=== Directions ===
a: In the rat developmental toxicity text below, list every skin finding it reports for the 750 mg/kg/day group.
b: Write the next part of the rat developmental toxicity text below, picking up after its last sentence.

Foetal weights were decreased by approx. 15% in litters from dams exposed to light cycle oil. A statistically significant increase in malformation of the hind paw digits was observed in 11 foetuses from one dam exposed to Beaumont coker light gas oil. One foetus from a dam treated with light cycle oil exhibited digit anomalies on both hind- and forepaws. Despite the poor condition of the females and the extreme red vaginal discharge that was observed in the dams exposed to light cycle oil, foetal viability did not appear to be affected. Developmental effects included decreased foetal weights and foetal external anomalies in one foetus (anomalies in the digits of both fore and hind paws). Foetuses from dams exposed to light cycle oil weighed less than control foetuses. The foetal incidence of malformation was significantly increased in foetuses from females exposed to Beaumont coker light gas oil. However, the unconventional design of this oral developmental toxicity study makes it unsuited for further assessment, and the findings will not be considered further.

In the supporting study (WIL Research Laboratories, 2012, Klimisch score = 1) conducted according to OECD 414, Distillates (petroleum), light catalytic cracked (CAS 64741-59-9) was applied dermally to Sprague-Dawley rats at the concertation of 100, 450 and 750 mg/kg/ body weight /per day. Maternal toxicity was evident in the presence of developmental toxicity at 450 and 750 mg/kg/day. Mortality and moribundity were noted in the 750 mg/kg/day group, as 1 female was euthanized in extremis on gestation day 13 and 1 female was found dead on gestation day 16. All other females survived to the scheduled necropsy on gestation day 20. Test substance-related clinical findings (yellow and/or red material around the urogenital area, red vaginal discharge and/or body pale and cool to touch) were noted at the daily examinations and/or 1 to 2 hours following exposure in both the 450 and 750 mg/kg/day groups, and dermal observations consisting of very slight to moderate erythema, very slight to slight edema, and desquamation were noted in the 750 mg/kg/day group. No evidence of maternal toxicity was noted at 100 mg/kg/day. Therefore, a dosage level of 100 mg/kg/day was considered to be the no-observed-adverse-effect level (NOAEL) for maternal toxicity. Increased postimplantation loss with corresponding decreased mean numbers and litter proportions of viable fetuses, as well as lower mean fetal weights and reduced fetal skeletal ossification indicative of developmental delay were noted at 450 and 750 mg/kg/day. Therefore, a dosage level of 100 mg/kg/day was considered to be the NOAEL for embryo/fetal development. when distillates (petroleum), light catalytic cracked was administered by dermal application to bred Crl:CD(SD) rats.

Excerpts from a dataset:
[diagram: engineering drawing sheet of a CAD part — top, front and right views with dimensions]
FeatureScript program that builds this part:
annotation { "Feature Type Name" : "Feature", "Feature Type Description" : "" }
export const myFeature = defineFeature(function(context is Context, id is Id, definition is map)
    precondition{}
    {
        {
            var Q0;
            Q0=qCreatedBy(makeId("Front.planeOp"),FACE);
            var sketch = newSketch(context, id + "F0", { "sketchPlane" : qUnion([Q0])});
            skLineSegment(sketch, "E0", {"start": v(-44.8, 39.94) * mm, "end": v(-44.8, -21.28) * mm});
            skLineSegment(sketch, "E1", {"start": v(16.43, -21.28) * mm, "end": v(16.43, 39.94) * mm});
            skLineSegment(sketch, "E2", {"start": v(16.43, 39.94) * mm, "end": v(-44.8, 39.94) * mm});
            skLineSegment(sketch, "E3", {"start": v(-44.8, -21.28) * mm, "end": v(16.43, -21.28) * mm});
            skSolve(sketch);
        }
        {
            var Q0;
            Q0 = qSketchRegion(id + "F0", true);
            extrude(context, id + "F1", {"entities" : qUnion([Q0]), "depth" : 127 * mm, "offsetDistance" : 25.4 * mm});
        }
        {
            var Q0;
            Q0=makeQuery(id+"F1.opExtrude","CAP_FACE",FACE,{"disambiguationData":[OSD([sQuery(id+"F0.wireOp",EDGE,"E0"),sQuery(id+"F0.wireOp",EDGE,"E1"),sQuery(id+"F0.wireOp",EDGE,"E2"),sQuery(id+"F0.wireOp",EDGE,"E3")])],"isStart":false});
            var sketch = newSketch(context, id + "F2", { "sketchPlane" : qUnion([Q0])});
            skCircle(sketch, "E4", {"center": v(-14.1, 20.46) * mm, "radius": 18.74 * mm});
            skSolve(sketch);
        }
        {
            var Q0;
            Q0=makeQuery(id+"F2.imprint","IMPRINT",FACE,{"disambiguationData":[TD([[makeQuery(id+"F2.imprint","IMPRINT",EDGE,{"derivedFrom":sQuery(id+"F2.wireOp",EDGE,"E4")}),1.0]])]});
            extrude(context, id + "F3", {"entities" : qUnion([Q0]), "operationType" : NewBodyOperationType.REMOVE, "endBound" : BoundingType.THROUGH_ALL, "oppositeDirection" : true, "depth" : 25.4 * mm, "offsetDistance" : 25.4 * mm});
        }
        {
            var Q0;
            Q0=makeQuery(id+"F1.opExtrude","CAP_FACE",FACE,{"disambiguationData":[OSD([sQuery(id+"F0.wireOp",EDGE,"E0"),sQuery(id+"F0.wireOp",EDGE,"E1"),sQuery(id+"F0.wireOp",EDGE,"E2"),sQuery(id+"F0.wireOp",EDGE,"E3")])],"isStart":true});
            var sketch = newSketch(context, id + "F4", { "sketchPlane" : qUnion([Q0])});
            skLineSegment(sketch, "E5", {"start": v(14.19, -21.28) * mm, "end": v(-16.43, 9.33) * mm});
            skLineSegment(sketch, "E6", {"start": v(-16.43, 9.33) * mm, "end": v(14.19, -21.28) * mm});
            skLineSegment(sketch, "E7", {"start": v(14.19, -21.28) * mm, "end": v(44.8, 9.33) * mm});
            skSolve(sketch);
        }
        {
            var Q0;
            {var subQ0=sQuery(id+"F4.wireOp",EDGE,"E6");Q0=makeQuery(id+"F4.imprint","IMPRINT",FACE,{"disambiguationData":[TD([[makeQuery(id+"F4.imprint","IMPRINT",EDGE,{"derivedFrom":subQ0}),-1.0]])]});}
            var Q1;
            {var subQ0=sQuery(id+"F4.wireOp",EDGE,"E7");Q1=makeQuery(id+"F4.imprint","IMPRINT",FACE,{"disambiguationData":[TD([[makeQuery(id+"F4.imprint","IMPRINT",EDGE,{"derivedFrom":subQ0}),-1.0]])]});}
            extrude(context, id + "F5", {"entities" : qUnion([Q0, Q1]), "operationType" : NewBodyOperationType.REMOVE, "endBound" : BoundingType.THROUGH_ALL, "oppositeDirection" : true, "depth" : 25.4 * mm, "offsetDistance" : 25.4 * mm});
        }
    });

=== Results ===
a: very slight to moderate erythema; very slight to slight edema; desquamation

b:
Justification for selection of Effect on developmental toxicity: via oral route:

Only oral study. Two materials tested. Unconventional design, involving a single oral dose on gestation day 13 only. Significant maternal toxicity observed.

Justification for selection of Effect on developmental toxicity: via dermal route:

One of seven developmental toxicity studies. In the studies there was evidence of significant maternal toxicity (skin irritation and decreased weight gain). Although there were some effects on foetal weight, these only occurred in the presence of maternal toxicity.

Toxicity to reproduction: other studies

Additional information

This endpoint is not a REACH requirement. No information identified.

Justification for classification or non-classification

Results of ‘screening’ studies available investigating reproductive capacity indicate that effects on female fertility are unlikely. Whilst the data do not provide definitive information for classification purposes, no classification for effects on fertility is proposed, since cracked gas oils are regulated as Category 1B carcinogens (H350) according to EU CLP Regulation (EC No. 1272/2008).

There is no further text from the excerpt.